- JOB ITEM: Find the line containing "pensar en todo" in the data below, then output that line and each one after it exactly, with nothing else.

- DATA EXTRACT:
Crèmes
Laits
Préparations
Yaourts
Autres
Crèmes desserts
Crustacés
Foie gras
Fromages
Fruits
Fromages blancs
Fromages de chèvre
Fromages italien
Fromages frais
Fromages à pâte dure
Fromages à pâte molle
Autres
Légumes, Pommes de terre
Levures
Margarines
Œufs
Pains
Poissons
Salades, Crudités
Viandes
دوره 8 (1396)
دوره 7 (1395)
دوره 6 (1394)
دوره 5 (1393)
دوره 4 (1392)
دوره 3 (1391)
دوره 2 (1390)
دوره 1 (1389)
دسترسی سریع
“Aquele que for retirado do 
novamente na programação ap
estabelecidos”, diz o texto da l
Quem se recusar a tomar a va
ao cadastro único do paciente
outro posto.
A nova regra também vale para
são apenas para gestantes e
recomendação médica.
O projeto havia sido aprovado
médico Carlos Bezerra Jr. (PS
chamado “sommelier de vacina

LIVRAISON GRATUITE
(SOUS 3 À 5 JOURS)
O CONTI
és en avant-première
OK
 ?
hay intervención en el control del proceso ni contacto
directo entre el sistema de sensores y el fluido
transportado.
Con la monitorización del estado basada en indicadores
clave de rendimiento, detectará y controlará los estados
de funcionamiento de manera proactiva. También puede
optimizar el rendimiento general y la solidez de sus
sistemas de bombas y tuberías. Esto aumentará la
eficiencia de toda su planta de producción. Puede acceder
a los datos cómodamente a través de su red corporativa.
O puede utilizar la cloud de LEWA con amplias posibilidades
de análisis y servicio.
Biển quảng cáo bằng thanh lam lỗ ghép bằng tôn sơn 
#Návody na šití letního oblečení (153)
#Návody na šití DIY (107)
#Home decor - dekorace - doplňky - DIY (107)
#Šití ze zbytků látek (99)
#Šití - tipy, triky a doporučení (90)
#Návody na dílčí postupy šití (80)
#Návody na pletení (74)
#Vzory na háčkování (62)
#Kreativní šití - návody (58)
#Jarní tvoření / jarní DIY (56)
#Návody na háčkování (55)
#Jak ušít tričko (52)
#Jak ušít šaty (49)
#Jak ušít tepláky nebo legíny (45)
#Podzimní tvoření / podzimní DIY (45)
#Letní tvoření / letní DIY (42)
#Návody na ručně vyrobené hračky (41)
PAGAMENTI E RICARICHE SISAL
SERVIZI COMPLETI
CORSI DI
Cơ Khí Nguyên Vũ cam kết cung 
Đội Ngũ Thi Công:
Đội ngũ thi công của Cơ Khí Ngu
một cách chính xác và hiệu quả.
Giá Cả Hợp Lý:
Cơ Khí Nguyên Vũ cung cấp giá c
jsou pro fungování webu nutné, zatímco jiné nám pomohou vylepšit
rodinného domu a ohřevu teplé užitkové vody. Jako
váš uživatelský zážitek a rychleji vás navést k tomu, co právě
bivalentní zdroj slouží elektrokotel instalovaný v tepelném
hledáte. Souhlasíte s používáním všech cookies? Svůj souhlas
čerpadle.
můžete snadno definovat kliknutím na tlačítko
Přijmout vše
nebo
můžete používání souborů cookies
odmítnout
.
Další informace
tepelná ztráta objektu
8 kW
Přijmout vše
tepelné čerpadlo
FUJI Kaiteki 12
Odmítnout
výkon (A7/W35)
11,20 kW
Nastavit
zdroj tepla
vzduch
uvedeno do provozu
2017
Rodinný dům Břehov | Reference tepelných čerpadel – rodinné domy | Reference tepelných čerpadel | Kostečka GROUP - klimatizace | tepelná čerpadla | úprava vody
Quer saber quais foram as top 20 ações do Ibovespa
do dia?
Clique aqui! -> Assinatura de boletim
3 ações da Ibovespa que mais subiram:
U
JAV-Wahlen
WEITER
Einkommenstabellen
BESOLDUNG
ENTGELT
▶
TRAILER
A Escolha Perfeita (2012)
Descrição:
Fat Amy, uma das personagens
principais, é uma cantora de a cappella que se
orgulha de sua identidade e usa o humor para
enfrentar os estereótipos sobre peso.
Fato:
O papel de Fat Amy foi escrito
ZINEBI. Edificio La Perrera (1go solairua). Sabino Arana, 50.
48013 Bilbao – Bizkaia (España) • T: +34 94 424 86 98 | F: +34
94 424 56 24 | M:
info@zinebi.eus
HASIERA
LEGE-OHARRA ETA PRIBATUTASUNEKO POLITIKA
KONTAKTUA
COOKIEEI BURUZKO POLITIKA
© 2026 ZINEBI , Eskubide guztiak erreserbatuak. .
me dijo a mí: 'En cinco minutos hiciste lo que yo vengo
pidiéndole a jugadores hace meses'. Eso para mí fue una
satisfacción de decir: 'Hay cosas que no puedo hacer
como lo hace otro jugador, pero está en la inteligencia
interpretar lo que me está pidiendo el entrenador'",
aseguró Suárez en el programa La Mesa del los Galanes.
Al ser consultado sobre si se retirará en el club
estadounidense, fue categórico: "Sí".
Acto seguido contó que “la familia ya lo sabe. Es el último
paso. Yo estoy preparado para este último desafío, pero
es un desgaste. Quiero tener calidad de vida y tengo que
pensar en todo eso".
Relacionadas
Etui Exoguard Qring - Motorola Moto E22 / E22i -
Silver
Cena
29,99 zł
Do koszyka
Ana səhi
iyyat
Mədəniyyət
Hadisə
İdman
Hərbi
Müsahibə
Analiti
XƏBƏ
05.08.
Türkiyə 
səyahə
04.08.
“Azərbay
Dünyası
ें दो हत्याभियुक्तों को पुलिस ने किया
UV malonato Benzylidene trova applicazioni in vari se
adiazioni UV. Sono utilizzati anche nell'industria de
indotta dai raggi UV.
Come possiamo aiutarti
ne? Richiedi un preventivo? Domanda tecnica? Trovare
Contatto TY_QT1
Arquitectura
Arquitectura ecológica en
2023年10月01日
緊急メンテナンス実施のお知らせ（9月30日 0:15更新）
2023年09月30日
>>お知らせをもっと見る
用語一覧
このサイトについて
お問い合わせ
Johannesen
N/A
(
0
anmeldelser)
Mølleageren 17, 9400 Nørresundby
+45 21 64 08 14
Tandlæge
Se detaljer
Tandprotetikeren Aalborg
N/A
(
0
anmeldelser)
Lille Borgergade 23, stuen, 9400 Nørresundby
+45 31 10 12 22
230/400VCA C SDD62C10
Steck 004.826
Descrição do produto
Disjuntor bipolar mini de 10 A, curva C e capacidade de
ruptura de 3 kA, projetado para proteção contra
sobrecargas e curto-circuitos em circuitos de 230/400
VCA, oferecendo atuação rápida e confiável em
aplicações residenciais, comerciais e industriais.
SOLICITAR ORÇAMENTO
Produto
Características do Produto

- OUTPUT OF THE TASK:
pensar en todo eso".
Relacionadas
Etui Exoguard Qring - Motorola Moto E22 / E22i -
Silver
Cena
29,99 zł
Do koszyka
Ana səhi
iyyat
Mədəniyyət
Hadisə
İdman
Hərbi
Müsahibə
Analiti
XƏBƏ
05.08.
Türkiyə 
səyahə
04.08.
“Azərbay
Dünyası
ें दो हत्याभियुक्तों को पुलिस ने किया
UV malonato Benzylidene trova applicazioni in vari se
adiazioni UV. Sono utilizzati anche nell'industria de
indotta dai raggi UV.
Come possiamo aiutarti
ne? Richiedi un preventivo? Domanda tecnica? Trovare
Contatto TY_QT1
Arquitectura
Arquitectura ecológica en
2023年10月01日
緊急メンテナンス実施のお知らせ（9月30日 0:15更新）
2023年09月30日
>>お知らせをもっと見る
用語一覧
このサイトについて
お問い合わせ
Johannesen
N/A
(
0
anmeldelser)
Mølleageren 17, 9400 Nørresundby
+45 21 64 08 14
Tandlæge
Se detaljer
Tandprotetikeren Aalborg
N/A
(
0
anmeldelser)
Lille Borgergade 23, stuen, 9400 Nørresundby
+45 31 10 12 22
230/400VCA C SDD62C10
Steck 004.826
Descrição do produto
Disjuntor bipolar mini de 10 A, curva C e capacidade de
ruptura de 3 kA, projetado para proteção contra
sobrecargas e curto-circuitos em circuitos de 230/400
VCA, oferecendo atuação rápida e confiável em
aplicações residenciais, comerciais e industriais.
SOLICITAR ORÇAMENTO
Produto
Características do Produto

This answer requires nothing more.